Pense na nossa história. Melhor ainda, pense numa daquelas situações difíceis com seu filho e tente olhar para ela como mero espectador, como se estivesse a ver a cena de um filme ou a ler o capítulo de um livro.
Enquanto tudo acontece, que pensamentos lhe surgiram?
Que emoções aparecem?
Que sensações consegue descrever no seu corpo?
Se pudesse escolher a sua direcção, sem reagir a tudo o que está a acontecer dentro de si, o que escolheria fazer nesse momento?
Olhando para trás (ou apenas alguns segundos depois da discussão) percebemos que muitas vezes gostaríamos de ter feito as coisas de outra forma, que respondemos não ao que era importante para nós, mas sim à forma como isso nos fez sentir… tome consciência disso e da sua universalidade.
Todos falhamos, todos nos deixamos levar pelas nossas emoções, todos nos esquecemos do que é mais importante, todos nos comportamos de forma contrária ao que gostaríamos… e todos podemos encontrar nesses momentos a possibilidade de ficar um passo mais próximo do pai ou mãe que queremos ser.
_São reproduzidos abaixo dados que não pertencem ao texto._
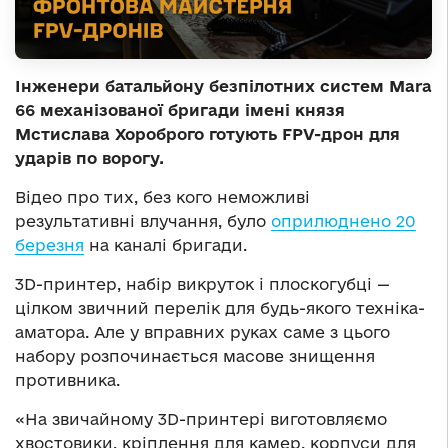
Інженери батальйону безпілотних систем Mara
66 механізованої бригади імені князя
Мстислава Хороброго готують FPV-дрон для
ударів по ворогу.
Відео про тих, без кого неможливі
результативні влучання, було
оприлюднено 20
березня
на каналі бригади.
3D-принтер, набір викруток і плоскогубці —
цілком звичний перелік для будь-якого техніка-
аматора. Але у вправних руках саме з цього
набору розпочинається масове знищення
противника.
«На звичайному 3D-принтері виготовляємо
хвостовики, кріплення для камер, корпуси для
Também podemos descobrir que respondemos de acordo com o que acreditamos ser mais importante, mas não da forma mais eficaz, falhando na forma de o comunicar:
“Não quero saber se os teus amigos te acham totó ou meio totó. Já decidi e está decidido, só vais ter telemóvel aos 12”.
Independentemente dos nossos valores enquanto pais e das decisões que tomamos, é importante que os nossos filhos sintam que existe um espaço para os seus pensamentos, emoções, vontades…para as suas necessidades. Ainda que a resposta seja um redondo NÃO, é importante que seja um NÃO cheio de “eu ouvi-te…entendo o que estás a pensar e a sentir…é legítimo…é válido”.
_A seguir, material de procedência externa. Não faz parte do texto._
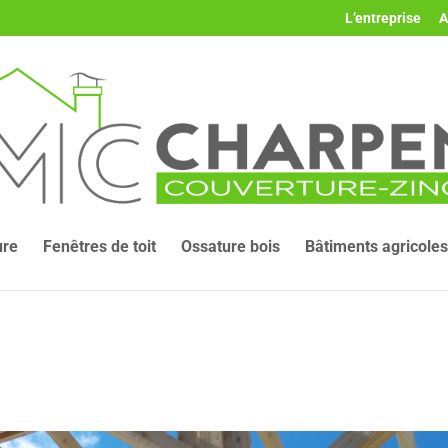
L’entreprise
A
ure
Fenêtres de toit
Ossature bois
Bâtiments agricoles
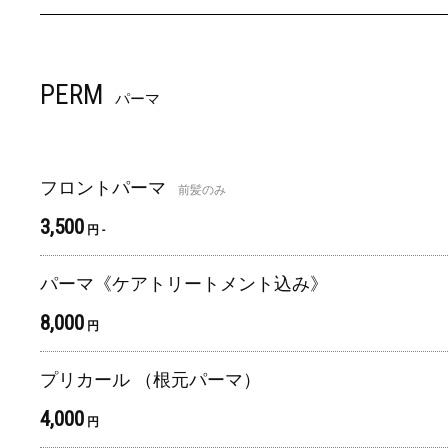
PERM
パーマ
フロントパーマ
前髪のみ
3,500
円 -
パーマ《ケアトリートメント込み》
8,000
円
プリカール （根元パーマ）
4,000
円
Nas situações de conflito quando os pais se focam mais nas motivações e intenções dos seus filhos, do que nas próprias, ficam mais próximos de se envolver em comportamentos que lhes permitam dar suporte, sem negarem o que consideram essencial para a sua educação.
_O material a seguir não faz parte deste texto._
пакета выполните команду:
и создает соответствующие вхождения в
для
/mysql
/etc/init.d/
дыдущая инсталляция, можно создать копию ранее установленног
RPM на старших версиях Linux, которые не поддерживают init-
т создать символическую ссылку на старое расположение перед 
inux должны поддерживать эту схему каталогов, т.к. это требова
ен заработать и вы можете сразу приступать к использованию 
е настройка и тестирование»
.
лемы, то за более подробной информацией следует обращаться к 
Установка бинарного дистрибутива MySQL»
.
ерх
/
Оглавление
De qualquer forma deixe-me já garantir que também aqui vai falhar…quantas vezes já dei por mim a dizer a frase certa, mas com o tom de quem diz o contrário ou a manter a velocidade do discurso e a expressão tranquila enquanto digo tudo ao lado… Vou…
Vamos continuar a falhar, porque faz parte de sermos humanos e do processo de aprendizagem, bem como todos os pensamentos detestáveis, emoções desagradáveis e impulsos bárbaros que podemos ter enquanto pais…não é, nem nunca será sobre sermos os pais perfeitos, mas sim sobre tomarmos consciência dos pais que queremos ser, da forma como os nossos pensamentos, emoções e sensações estão sempre presentes no educação dos nossos filhos e sobre o que escolhemos fazer, apesar de tudo isso…ou melhor, o que escolhemos fazer abraçando tudo isso.